Author – Garrett Hill
Hurricane Matthew is giving us a not-so-subtle reminder that another hurricane season is underway. Some years the severity of storms is worse than others, but Mother Nature never takes a year off. Our neighbors in the Caribbean usually seem to bear the brunt of the force of these storms. For most of the Gulf Coast and Eastern Seaboard it is also a matter of when, not if, the next big storm will wreak havoc on their communities with triple-digit sustained winds and rainfall that can be measured in feet, not inches.

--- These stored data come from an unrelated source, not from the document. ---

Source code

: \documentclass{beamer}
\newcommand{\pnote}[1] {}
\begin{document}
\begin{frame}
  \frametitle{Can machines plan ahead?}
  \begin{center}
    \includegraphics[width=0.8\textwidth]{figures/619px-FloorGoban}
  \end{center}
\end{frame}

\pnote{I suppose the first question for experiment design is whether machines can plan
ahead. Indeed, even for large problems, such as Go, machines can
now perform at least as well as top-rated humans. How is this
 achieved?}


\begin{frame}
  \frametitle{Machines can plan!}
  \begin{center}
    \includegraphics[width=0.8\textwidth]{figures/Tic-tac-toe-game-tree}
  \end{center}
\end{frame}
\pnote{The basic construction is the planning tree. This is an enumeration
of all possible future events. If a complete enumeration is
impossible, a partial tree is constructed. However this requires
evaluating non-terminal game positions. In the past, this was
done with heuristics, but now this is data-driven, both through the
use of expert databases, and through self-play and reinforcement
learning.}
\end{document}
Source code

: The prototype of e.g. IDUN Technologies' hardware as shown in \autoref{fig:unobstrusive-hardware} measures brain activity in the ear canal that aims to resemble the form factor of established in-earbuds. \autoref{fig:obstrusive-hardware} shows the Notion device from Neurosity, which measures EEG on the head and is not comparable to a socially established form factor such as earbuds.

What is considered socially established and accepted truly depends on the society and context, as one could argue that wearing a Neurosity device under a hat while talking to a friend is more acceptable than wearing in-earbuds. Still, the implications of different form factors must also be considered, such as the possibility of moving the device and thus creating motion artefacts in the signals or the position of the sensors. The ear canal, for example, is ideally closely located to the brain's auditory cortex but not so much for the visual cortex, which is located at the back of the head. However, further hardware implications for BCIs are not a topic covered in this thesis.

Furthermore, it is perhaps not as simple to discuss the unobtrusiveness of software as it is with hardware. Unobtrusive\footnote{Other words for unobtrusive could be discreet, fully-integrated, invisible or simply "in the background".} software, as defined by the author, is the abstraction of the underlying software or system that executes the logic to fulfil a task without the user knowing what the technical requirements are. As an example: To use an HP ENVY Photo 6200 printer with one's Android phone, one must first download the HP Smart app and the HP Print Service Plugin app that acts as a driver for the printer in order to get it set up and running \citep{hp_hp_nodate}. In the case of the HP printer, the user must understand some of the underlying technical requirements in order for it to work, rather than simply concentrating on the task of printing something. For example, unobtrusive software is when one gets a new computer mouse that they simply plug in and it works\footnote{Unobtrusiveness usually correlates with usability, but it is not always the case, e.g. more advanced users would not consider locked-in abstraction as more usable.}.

The Boy Scout motto may seem a bit dated and overused but it still rings true after all these years. And it certainly pertains to emergency and disaster preparedness plans put in place to respond to hurricanes, tornadoes, earthquakes, and other acts of nature. There are too many examples like Hurricane Katrina where the potential for loss of life and property are grossly underestimated and anemic planning for a quick and effective response only make things worse. Ultimately that storm took the lives of over 1,200 people and caused $108B in property damage.
Prepare for the worst and hope for the best.

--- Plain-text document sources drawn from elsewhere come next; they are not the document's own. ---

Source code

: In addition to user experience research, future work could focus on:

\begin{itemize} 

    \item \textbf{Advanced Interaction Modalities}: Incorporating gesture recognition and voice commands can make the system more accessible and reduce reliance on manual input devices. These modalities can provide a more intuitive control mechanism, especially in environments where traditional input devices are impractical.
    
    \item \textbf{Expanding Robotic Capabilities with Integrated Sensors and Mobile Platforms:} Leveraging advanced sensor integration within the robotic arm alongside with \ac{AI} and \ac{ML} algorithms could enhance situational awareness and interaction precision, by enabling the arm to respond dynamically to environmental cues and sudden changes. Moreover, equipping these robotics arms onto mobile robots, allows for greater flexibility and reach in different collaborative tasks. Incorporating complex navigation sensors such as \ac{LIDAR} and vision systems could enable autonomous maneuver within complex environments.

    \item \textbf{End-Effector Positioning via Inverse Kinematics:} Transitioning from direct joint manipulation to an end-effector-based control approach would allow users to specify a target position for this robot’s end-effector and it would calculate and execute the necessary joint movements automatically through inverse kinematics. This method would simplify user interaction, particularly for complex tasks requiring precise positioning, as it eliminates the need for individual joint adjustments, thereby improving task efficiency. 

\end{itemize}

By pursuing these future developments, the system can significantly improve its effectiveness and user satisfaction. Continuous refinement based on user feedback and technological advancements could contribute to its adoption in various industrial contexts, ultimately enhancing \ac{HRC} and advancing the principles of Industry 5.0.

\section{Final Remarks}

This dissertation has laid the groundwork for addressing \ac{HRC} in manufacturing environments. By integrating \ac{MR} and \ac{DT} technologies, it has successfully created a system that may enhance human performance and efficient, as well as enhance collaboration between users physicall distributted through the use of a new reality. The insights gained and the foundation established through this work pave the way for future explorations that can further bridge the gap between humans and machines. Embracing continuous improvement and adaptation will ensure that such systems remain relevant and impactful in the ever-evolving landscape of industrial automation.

When it comes to preparation, hope is never a good strategy. Lives are at stake. Citizens are counting on their local, state, and federal agencies to have a scalable response to any state of emergency/disaster that is capable of dealing with the worst-case scenario imaginable. It is impossible to foresee and avoid every facet of danger when dealing with powerful and highly unpredictable situations such as a hurricane or tornado. Unfortunately, there is no way to completely eliminate the potential for loss of life when a storm impacts a large geographic area containing millions of people.
Communication is key.
Even the best laid plans have the potential to be less than effective or even completely fail when put under the pressure of performing when things are at their worst in the aftermath of a disaster. Making sure the proper resources are sent where they are needed the most cannot happen without proper communication. In an emergency situation such as a hurricane, landlines and other traditional means of communication are either knocked out or are heavily congested and sporadically available due to overload traffic levels.
Satellite communication systems are an important asset utilized during disaster recovery efforts. We have become very dependent on cell phones for so many conveniences in our life beyond just the ability to make and receive phone calls. Local first responders will utilize radios to coordinate their efforts, but this means of communicating has limitations as you expand to try and coordinate across a larger geographic area and involve multiple agencies. X2nSat’s Mobile VSAT kits can be deployed quickly and provide reliable connection anywhere there is a view of the sky.
Recovery is a long road.
The media loves to cover a good storm. We’ve all seen the remote reporter standing on a seawall getting thrashed by waves and whipping winds as they lean sideways into the leading edge of the storm as it makes landfall. News cycles are short these days, but rebuilding and getting infrastructure back in place can take many weeks or months in some cases.
Hospitals, schools, and other institutions need to have contingencies put in place as well. The medical industry heavily relies on technology and the ability to communicate. Transfer of patient electronic medical files, telemedicine, and videoconferencing are necessary tools used every day that affect the quality and timeliness of care provided. X2nSat recently unveiled our SatBlue line of voice and data services that insure continuity of all communications in a disaster recovery situation.
The well-known philosopher of our time Mike Tyson had this to say: “Everyone has a good plan ‘til they get punched in the mouth.” Mother Nature can pack quite a punch and be just as unpredictable as a heavyweight boxer with a tattoo on his face. Make sure you are ready when you step into the ring. It could get ugly.